Embora lentamente, isso mudou tudo: cada vez menos essas pessoas se sentiam pertencentes ao coletivo, e cada vez mais viam-se como distintas. Acelerou com o declínio do feudalismo. Algumas pessoas não queriam ser como seus pais, escapavam de ter seu papel na sociedade determinado desde o berço. Era uma conquista de mobilidade social.
Aos poucos, os homens foram se libertando das amarras, das normas que diziam como eles deveriam ser e se comportar. No individualismo, o sujeito retira sua identidade do que ele fez para si, ao contrário da forma anterior – holista ou coletivista –, em que a sociedade determinava, sem negociação, seu destino. Isso foi mudando aos poucos e teve inúmeras rodadas. A essência é: meu nascimento num lugar, ou classe social, não decide meu futuro.
O próximo passo foi questionar os pais, o desejo deles não deveria mais ser determinante nas escolhas de vida dos filhos. Isso chegou ao extremo no século passado, como se o sujeito não carregasse o peso de sua história e não tivesse sido cuidado e investido pelos seus. Esse é o ridículo do: eu me fiz por mim mesmo.

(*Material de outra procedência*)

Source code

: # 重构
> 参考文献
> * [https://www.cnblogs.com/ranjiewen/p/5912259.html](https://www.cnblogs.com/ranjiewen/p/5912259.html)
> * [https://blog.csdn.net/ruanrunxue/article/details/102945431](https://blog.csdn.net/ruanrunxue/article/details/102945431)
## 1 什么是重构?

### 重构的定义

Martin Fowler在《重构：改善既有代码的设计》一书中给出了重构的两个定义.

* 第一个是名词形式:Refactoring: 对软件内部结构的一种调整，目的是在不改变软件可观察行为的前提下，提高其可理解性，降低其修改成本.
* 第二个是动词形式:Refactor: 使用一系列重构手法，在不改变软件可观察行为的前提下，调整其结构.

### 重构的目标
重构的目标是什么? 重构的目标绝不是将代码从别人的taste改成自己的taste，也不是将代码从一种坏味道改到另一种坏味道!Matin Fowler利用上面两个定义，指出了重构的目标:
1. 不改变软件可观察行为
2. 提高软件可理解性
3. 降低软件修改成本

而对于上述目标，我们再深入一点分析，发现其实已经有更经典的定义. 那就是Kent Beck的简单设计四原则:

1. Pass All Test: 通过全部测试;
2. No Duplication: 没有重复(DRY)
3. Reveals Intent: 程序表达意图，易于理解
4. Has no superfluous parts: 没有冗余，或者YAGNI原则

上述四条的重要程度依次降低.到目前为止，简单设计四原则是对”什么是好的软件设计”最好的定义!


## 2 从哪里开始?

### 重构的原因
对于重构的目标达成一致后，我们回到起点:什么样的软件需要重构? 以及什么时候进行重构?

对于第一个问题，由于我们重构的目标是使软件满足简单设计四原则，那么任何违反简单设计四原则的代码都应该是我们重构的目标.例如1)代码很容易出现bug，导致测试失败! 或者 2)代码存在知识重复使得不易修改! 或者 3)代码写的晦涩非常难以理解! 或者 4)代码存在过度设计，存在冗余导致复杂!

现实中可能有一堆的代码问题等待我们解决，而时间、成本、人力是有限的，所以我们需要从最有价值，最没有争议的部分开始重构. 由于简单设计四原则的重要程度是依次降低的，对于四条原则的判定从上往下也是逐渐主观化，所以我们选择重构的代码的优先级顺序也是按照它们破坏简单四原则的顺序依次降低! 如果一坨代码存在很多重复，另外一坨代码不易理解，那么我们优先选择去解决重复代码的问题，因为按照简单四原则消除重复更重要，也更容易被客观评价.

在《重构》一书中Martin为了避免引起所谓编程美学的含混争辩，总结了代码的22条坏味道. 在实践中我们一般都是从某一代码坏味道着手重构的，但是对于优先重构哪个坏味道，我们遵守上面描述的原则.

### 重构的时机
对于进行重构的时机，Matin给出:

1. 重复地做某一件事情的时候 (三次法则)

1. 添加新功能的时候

Quando hoje os jovens inventam um nome para si, tendo ou não uma mudança de gênero envolvida, estamos diante de mais um capítulo dessa história. Mais uma rodada do individualismo: autodefinir identidade e destino. Esse movimento, há um milênio, vem quebrando os papéis sociais pré-fixados. Consonante com isso, as novas gerações acreditam que é preciso também moldar o próprio corpo e o gênero que nos identifica.
O individualismo – não confundir com egoísmo – é anterior ao capitalismo e é a marca do Ocidente. As sociedades orientais tendem ao holismo. O subterrâneo de algumas das lutas políticas de hoje é entre individualismo e coletivismo. Entre os engajados na milenar aventura da individualidade e os nostálgicos dos refúgios e certezas de tribos que não existem mais.
O germe desse movimento, ainda que involuntário, foram os bispados católicos na Europa, pregando um modelo de família. Onde eles são mais antigos, maior é o ethos individualista. Portanto, se você não gosta de como tem soprado o vento da história ocidental, vá reclamar com o bispo.